=== Исходный текст ===

У цивилизации много аспектов, но это не значит, что можно быть за или против неё. <…>

Ну, в той мере, в какой цивилизация является угнетением, конечно, вы против неё. Но ведь то же самое можно сказать и о любой другой социальной структуре. Там вы тоже против угнетения. <…>

Но как можно критиковать цивилизацию саму по себе? Я имею в виду, например, анархистское сообщество — это же цивилизация. Там есть культура. Там есть социальные отношения. Там существует много форм организации. В цивилизации. На самом деле, если это анархистское сообщество, то оно было бы очень высокоорганизованным, у него были бы традиции… меняющиеся традиции [«меняющиеся традиции»? ]. Там была бы творческая деятельность. Чем это не цивилизация?

Так уж получилось, что на эти якобы риторические вопросы существуют ответы. У слова «сообщество» много значений, но среди них нет значения «цивилизация».

Хомский, должно быть, совершенно не знает о том, что люди жили в анархистских обществах около двух миллионов лет до того, как в Шумере возникло первое государство (менее 6000 лет назад). Некоторые анархистские общества существовали до самого последнего времени. На практике анархизм не был впервые реализован, как полагает Хомский, в Украине в 1918 году или в Каталонии в 1936-м. Люди жили так в течение двух миллионов лет, как и наши родственники-приматы, такие как человекообразные обезьяны и просто обезьяны. Наши предки-приматы жили в обществах, и наши ближайшие родственники-приматы до сих пор живут в обществах. У некоторых ныне живущих приматов тоже имеется «культура», если культура включает в себя обучение, инновации, демонстрацию и подражание. Хомский мог бы признать это, но он отвергнул, поскольку для него отличительной чертой человека является язык, а не культура. Утверждается, что некоторых приматов можно обучить начаткам языка, возможность чего Хомский отвергает не потому, что доказательств недостаточно (возможно, так оно и есть), а потому, что это опровергает его лингвистическую теорию. Один из самых известных таких приматов был назван Нимом Химским. Бонобо по имени Канзи «выучил и изобрёл прото-грамматику». Он достиг большего чем я или Хомский. «Недавняя работа с человекообразными обезьянами стёрла некоторые различия между человеком и нечеловеческим существом». Ни одна недавняя работа не подтвердила какие-либо различия.

=== Раздел данных ===

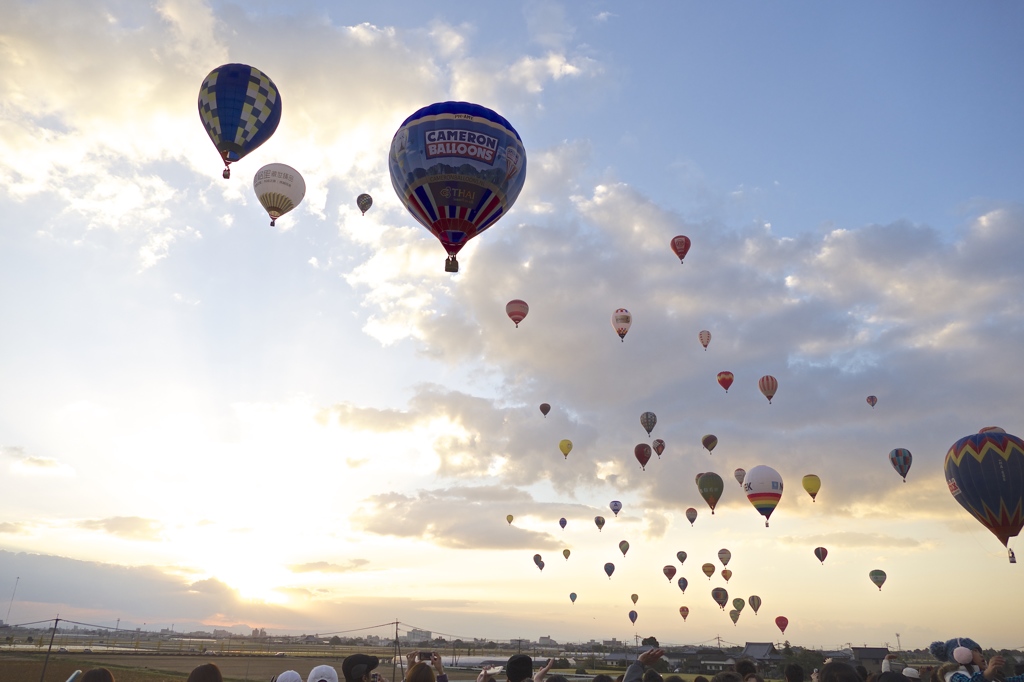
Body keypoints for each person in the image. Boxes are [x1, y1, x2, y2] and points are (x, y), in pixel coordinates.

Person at [930, 637, 1024, 682]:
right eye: (975, 651)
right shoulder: (953, 676)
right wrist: (987, 673)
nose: (981, 655)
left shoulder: (986, 676)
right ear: (961, 654)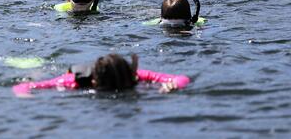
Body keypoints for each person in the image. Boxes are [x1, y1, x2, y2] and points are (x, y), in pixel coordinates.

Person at [12, 54, 190, 97]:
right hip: (61, 73)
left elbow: (183, 78)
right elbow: (22, 86)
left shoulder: (136, 75)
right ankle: (37, 68)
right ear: (94, 81)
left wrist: (172, 85)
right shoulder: (73, 81)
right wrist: (25, 94)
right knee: (35, 75)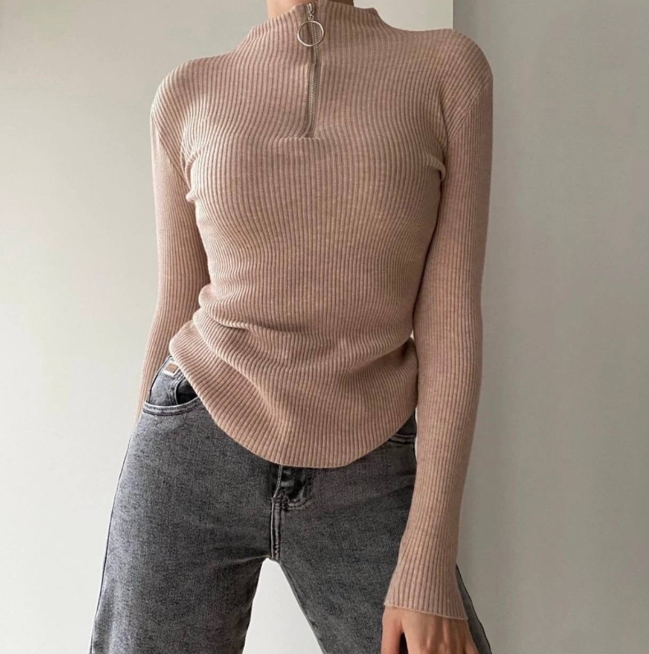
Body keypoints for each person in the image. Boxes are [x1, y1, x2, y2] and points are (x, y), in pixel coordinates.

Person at [88, 1, 494, 652]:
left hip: (368, 461)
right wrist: (135, 497)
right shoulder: (188, 92)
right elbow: (174, 307)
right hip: (191, 448)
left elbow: (450, 318)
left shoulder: (446, 69)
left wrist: (428, 560)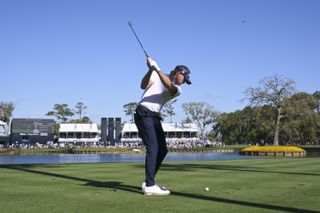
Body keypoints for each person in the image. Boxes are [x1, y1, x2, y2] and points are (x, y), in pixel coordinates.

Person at [134, 57, 191, 195]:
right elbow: (143, 86)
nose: (184, 82)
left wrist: (157, 68)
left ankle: (149, 180)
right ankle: (149, 185)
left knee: (163, 149)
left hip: (154, 116)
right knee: (153, 147)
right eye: (185, 78)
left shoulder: (178, 89)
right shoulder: (156, 74)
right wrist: (150, 70)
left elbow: (169, 87)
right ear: (179, 72)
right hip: (143, 112)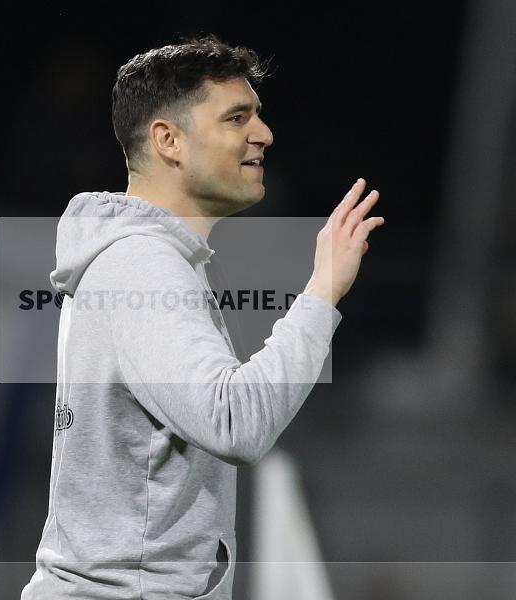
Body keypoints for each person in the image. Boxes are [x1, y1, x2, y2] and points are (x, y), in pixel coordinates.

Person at [21, 34, 384, 599]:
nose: (263, 134)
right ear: (168, 140)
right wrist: (322, 292)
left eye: (257, 116)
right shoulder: (142, 262)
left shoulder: (140, 256)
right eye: (236, 118)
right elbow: (234, 422)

===

Задания для выполнения
1. Изложите исходный текст в двух предложениях.
2. Переведите на английский язык предложение из исходного текста: «Так уж получилось, что на эти якобы риторические вопросы существуют ответы».
3. Перечислите все географические названия, упомянутые в исходном тексте.
Опирайтесь только на исходный текст.

Ответы к заданиям
1. На вопрос, чем анархистское сообщество не цивилизация, текст отвечает, что среди значений слова «сообщество» нет значения «цивилизация», а люди жили в анархистских обществах около двух миллионов лет до появления первого государства в Шумере. Кроме того, у некоторых приматов тоже имеется «культура», а некоторых из них, как утверждается, можно обучить начаткам языка, что Хомский отвергает.

2. As it happens, there are answers to these supposedly rhetorical questions.

3. Шумер, Украина, Каталония.